Section du texte =>
::::
20. Mai 2026 um 09:55

Jeudi 21 mai 2026 à 21h30, le Mucem de Marseille accueillera, sur le Fort Saint-Jean, une création littéraire et scénique pensée comme une traversée des mémoires méditerranéennes. Présentée dans le cadre du festival ‘Oh les beaux jours !’, la soirée intitulée ‘‘Omar Sharif, ma grand-mère et moi” ne sera jouée qu’une seule fois.

Au centre de cette proposition, la figure d’Omar Sharif agit comme un fil conducteur reliant récits intimes, imaginaires familiaux et mémoire culturelle du monde arabe et méditerranéen.

Star née en Égypte, icône du cinéma international, il devient ici un point de passage entre histoires personnelles et héritages partagés.

Mais au-delà de cette présence centrale, la soirée accorde une place marquée à la Tunisie et à ses résonances historiques et contemporaines.

La figure de Habib Bourguiba traverse le spectacle comme celle d’un fondateur essentiel et controversé. Architecte de la Tunisie moderne, entre mythe national et fin de règne, il incarne une mémoire politique toujours active, interrogée à travers les récits et les écritures de la soirée.

La création met également en lumière la voix de l’écrivaine Amira Ghenim, dont les textes explorent les tensions entre mémoire intime, histoire sociale et héritages politiques dans l’espace tunisien et maghrébin.

Autour de cet axe tunisien gravitent d’autres figures majeures du monde arabe et méditerranéen : Warda Al-Jazairia, icône de la chanson engagée en Algérie ; Assia Djebar, grande voix littéraire du Maghreb ; ou encore Berlanti Abdelhamid, figure du cinéma égyptien.

Mise en scène par Amine Adjina, la soirée réunit également Marwan Chahine, Maya Ouabadi, Nassera Tamer et Abdellah Taïa, autour de textes inédits mêlant récits personnels et figures de mémoire.

Dans le décor du Fort Saint-Jean, face à la mer, cette création compose une cartographie sensible où la Méditerranée devient espace de circulation des voix, des histoires et des héritages. Une seule soirée. Le jeudi 21 mai à 21h30.
::::
Entrées fournies =>
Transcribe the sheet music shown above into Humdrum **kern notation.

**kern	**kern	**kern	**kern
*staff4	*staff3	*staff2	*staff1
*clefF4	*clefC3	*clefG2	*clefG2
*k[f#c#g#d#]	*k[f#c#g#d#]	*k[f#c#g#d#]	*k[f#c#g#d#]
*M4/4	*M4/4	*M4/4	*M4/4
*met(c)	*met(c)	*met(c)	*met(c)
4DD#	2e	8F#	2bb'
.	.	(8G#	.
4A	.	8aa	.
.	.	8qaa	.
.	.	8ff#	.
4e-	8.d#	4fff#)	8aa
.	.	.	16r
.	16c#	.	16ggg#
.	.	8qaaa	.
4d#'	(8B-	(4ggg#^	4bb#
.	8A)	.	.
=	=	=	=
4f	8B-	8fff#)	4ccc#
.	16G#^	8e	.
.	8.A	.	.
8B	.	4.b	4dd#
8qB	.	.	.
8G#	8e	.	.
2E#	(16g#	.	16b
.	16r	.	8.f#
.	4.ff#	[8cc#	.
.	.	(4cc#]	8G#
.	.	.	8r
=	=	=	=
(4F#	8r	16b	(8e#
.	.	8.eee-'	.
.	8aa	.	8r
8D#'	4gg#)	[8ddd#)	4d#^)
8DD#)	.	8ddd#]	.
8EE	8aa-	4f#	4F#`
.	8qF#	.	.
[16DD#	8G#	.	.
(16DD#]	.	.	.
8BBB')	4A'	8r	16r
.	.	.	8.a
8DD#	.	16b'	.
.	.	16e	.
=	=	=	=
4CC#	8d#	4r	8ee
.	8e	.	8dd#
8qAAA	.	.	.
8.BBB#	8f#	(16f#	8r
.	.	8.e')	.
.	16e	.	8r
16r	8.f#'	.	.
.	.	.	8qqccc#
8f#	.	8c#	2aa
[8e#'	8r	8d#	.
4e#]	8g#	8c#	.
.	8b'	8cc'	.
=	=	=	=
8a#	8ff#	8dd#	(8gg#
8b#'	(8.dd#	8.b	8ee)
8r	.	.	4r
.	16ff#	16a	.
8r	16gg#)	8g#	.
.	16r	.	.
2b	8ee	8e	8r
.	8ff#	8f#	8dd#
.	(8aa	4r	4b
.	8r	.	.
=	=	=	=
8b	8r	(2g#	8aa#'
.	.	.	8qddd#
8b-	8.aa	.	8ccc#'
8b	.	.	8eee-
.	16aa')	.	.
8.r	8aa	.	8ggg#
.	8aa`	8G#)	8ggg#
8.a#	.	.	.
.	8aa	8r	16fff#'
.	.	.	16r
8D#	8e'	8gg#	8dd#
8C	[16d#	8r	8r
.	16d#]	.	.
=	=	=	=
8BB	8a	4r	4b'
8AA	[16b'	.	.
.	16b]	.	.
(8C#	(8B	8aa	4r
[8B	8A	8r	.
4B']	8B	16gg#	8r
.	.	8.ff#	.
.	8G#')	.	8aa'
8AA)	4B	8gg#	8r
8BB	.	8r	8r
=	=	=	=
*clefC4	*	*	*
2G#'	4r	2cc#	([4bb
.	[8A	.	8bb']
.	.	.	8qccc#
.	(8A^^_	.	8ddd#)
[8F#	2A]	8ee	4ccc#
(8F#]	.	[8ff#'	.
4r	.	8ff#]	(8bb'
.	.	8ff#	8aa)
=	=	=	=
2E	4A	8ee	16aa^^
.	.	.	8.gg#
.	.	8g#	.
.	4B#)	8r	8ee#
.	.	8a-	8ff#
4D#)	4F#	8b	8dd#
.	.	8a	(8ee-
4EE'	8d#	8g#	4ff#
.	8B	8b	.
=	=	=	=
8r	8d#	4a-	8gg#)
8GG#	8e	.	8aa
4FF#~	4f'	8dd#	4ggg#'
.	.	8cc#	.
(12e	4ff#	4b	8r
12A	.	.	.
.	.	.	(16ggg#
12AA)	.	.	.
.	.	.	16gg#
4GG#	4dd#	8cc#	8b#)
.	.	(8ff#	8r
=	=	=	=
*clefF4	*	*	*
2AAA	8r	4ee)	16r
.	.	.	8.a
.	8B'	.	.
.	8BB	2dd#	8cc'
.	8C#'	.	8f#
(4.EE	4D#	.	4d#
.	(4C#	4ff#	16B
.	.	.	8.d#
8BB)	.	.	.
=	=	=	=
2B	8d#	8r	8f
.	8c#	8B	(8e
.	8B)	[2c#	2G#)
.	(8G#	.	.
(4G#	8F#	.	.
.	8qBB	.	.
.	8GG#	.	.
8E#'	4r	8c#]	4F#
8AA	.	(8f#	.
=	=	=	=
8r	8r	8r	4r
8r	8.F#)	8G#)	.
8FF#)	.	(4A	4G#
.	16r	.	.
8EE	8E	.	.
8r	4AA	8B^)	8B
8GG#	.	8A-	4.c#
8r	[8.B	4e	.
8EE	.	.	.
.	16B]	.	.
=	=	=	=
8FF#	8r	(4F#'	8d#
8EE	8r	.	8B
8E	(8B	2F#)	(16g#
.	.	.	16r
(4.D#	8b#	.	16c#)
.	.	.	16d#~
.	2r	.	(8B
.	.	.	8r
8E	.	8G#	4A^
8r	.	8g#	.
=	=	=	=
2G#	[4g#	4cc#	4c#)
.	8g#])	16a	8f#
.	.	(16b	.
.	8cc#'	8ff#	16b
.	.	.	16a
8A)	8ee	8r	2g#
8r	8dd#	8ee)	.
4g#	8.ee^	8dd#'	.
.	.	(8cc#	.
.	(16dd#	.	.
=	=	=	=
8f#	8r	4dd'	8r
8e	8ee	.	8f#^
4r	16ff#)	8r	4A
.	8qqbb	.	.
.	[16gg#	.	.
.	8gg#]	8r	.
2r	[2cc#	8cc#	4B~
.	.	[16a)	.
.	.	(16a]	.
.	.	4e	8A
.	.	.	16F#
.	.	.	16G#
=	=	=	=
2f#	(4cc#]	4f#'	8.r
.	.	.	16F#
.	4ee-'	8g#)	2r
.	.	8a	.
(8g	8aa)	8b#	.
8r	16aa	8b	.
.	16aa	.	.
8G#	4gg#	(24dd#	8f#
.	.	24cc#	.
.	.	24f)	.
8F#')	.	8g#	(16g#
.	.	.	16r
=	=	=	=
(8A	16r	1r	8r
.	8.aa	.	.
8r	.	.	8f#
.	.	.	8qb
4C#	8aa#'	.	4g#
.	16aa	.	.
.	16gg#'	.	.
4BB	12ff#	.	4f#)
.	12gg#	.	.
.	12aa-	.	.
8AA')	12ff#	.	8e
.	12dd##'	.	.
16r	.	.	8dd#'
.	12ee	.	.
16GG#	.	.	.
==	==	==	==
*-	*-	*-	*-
::::
Tâches à réaliser =>
1. D'après l'article sur la soirée au Mucem, qui signe la mise en scène du spectacle ?
2. Recopiez mot pour mot le passage de l'article sur la soirée au Mucem en commençant aux mots « Au centre de » et en vous arrêtant après les mots « de la soirée. ».
3. Énumérez, s'il vous plaît, les personnes que la soirée réunit autour du metteur en scène, telles que les nomme l'article sur la soirée au Mucem.

Réponses aux tâches =>
1. Amine Adjina.

2.
Au centre de cette proposition, la figure d’Omar Sharif agit comme un fil conducteur reliant récits intimes, imaginaires familiaux et mémoire culturelle du monde arabe et méditerranéen.

Star née en Égypte, icône du cinéma international, il devient ici un point de passage entre histoires personnelles et héritages partagés.

Mais au-delà de cette présence centrale, la soirée accorde une place marquée à la Tunisie et à ses résonances historiques et contemporaines.

La figure de Habib Bourguiba traverse le spectacle comme celle d’un fondateur essentiel et controversé. Architecte de la Tunisie moderne, entre mythe national et fin de règne, il incarne une mémoire politique toujours active, interrogée à travers les récits et les écritures de la soirée.

3. Marwan Chahine, Maya Ouabadi, Nassera Tamer, Abdellah Taïa